Ma è da tanto che tutti si preparano all’incontro, perché potranno finalmente rivedersi, ripercorrere la giovinezza e dirsi il presente individuale. Diciassette compagni che hanno dato per nome al sodalizio, Clan del Tabacco o anche Tabacco Clan. Il Clan è un tabacco speciale, nato dall’aggregato di varie colture, proprio come questo aggregato di uomini provenienti da varie parti d’Italia, il profondo sud e il profondo nord, professionisti agguerriti ma separati dal lavoro, chi viene dalla Svizzera, chi dal resto d’Italia e chi addirittura dalla Cina. Il clan è dunque l’Italia intera, con i problemi che ogni area si porta dietro e tutti riuniti da un “Matrimonio patriottico” che vede “Terroni e polentoni un’unica famiglia” ovvero insieme per “l’unificazione italiana”. Appare così anche l’immagine di un’Italia scivolata dalla condizione contadina a una industriale e postindustriale, quell’Italia del miracolo economico a cui Lupo si mostra sempre legato, nata dalle vicissitudine narrate ne Gli anni del nostro incanto, un paese di imprese e di società industriali e che è coincisa con la sua giovinezza e con le passioni del suo lavoro di intellettuale e di giornalista che gira l’Italia perlustrando fabbriche per “Il sole 24ore”, sulla scorta di Leonardo Sinisgalli e visitando imprenditori animati da una forma di umanesimo, come Adriano Olivetti, Lucio Marcotulli, Pasquale Vena, Gianfranco Dioguardi. Uomini che hanno pensato certamente al profitto, ma per i quali il benessere deve toccare tutti, padroni e operai. Super partes è invece la comune riflessione, palesata dall’io narrante, il Chimico, che;” basta un particolare per tornare al tempo senza fine che è la giovinezza, quando la giovinezza si conserva nell’attimo di luce in cui i nostri genitori hanno creduto nell’eternità e ci hanno fatto nascere”.

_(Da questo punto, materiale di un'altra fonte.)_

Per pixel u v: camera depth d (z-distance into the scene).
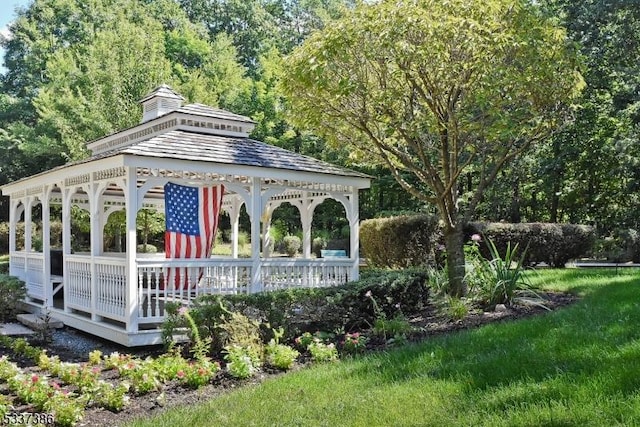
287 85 9.77
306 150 29.31
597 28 18.16
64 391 6.14
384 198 29.41
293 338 8.16
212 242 10.12
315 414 4.71
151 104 13.15
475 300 9.01
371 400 4.88
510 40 8.70
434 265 14.37
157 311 9.05
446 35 8.53
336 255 13.70
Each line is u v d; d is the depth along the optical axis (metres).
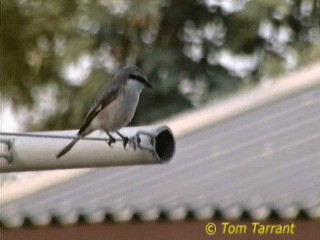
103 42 26.84
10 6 26.20
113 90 10.33
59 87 26.92
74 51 26.70
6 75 26.45
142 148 9.17
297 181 12.64
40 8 26.72
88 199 13.84
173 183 13.67
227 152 14.33
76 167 9.57
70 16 26.94
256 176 13.16
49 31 26.64
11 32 26.30
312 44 27.41
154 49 27.00
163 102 26.64
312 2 27.34
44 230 13.49
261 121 15.09
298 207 11.86
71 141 9.44
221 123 15.50
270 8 27.06
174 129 15.68
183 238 12.54
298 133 14.31
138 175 14.44
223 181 13.27
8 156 9.66
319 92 15.59
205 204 12.57
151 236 12.73
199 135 15.30
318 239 11.73
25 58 26.53
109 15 26.78
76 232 13.27
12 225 13.67
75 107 26.70
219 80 27.23
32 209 13.91
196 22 27.53
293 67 26.81
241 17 27.25
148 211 12.75
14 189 14.85
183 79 27.11
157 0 26.59
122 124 10.37
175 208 12.64
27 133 9.68
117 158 9.30
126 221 12.88
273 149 13.94
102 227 13.08
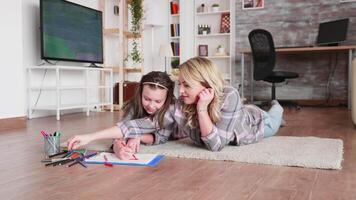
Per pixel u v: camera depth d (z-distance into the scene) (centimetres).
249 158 149
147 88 163
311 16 549
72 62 441
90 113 433
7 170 137
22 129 274
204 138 160
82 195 105
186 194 105
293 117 355
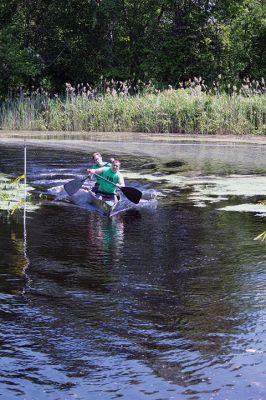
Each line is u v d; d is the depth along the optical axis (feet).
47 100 122.62
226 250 33.42
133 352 20.68
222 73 144.56
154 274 28.99
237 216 42.04
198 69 143.23
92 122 115.96
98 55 147.64
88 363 19.92
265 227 38.78
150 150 83.87
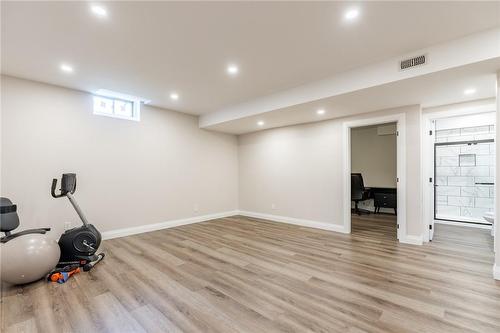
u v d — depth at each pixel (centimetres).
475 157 508
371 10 193
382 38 233
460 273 262
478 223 478
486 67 235
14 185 323
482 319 181
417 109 367
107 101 417
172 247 361
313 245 367
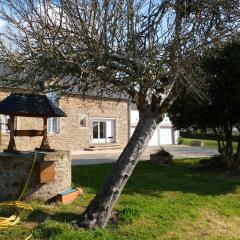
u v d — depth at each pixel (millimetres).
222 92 9312
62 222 5223
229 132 10672
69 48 5008
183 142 24547
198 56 6066
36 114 6355
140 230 5359
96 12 5000
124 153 5473
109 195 5312
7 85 5551
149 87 5516
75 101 17703
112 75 5367
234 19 5734
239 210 6914
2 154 6250
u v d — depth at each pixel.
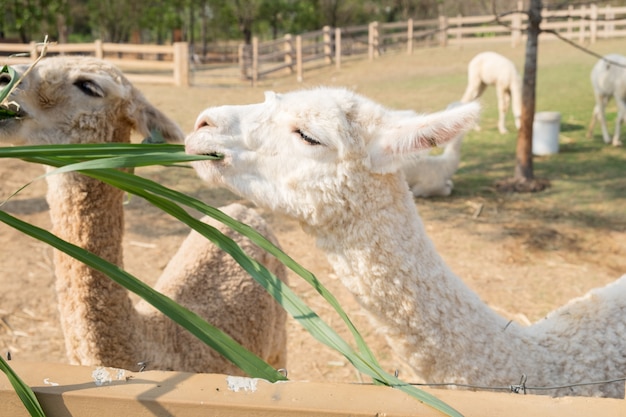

Ecco, il romanzo di Lupo si presenta come l’epica di una giovinezza e di una maturità che descrivono un secondo Novecento animato dalla voglia di produrre. L’apoteosi per una Milano vista come città delle mille possibilità di fortuna, la città proiettata verso il futuro e che fa da guida all’intera nazione.

Ma il romanzo è soprattutto un momento di festeggiamento.

Comincia allora la serie dei ricordi, fatta di passioni calcistiche, di studi noiosi e della necessità di presentarsi confessionali di fronte alle autorità accademiche dell’ Università Cattolica. Tutto contrapposto alle pulsioni della prima giovinezza, alla scoperta del sesso e all’ossessione di un erotismo non consumato e alla meraviglia di fronte alla bellezza scollacciata nei manifesti della lingerie Roberta. Una giovane dalle rotondità accentuate che sbatteva sotto gli occhi dei giovani le sue procacità. In un andirivieni costante tra ieri e oggi, tra una giovinezza piena di aspettative e ricca di sorprese e una maturità che conclude ormai tutti i cicli della vita e mostra i punti di arrivo dei singoli invitati al matrimonio, e dell’Italia intera, le gioie individuali e collettive ma anche le sconfitte personali. Sembra di ritrovarsi in un film di Gabriele Muccino o di Pupi Avati, o nella ricostruzione di psicologie proposta da La carovana Zanardelli. Qui è l’appassionante amarcord di uomini ai quali il romanzo è dedicato, ognuno chiamato in causa dalla memoria dell’autore e che appare sulla scena dell’Hotel con le fortune e le sconfitte decretate dalla professione e dall’esistenza. Un amarcord individuale e collettivo attraverso il quale emerge la storia di un paese che si è avventurato nelle maglie di una cultura borghese. Sono tramontati così i sogni giovanili, il marxismo di taluni, le attese di altri, man mano che il realismo della vita collocava ogni individuo in una casella sociale e lavorativa.

La cesura tra vecchio e nuovo mondo scatta quasi in chiusura di romanzo.

Per tutto il racconto i convitati hanno atteso gli sposi, ma i due tardano ad arrivare. Ad un certo punto sembra addirittura che non verranno più.

Invece eccoli, accompagnati da uno stuolo di amici caciarosi, festosi e dalle regole dei nuovi tempi. Per loro non conta regolarizzare l’unione di fronte allo Stato o alla Chiesa, sono felici così, compagni nella vita. Ma allora la festa? La festa l’hanno pensata, sì, ma non per se stessi. La festa era per i genitori e i loro amici, che festeggiassero insieme il sentimento che li ha uniti dalla giovinezza. Renzo e Lucia, i nuovi sposi, hanno altro a cui pensare.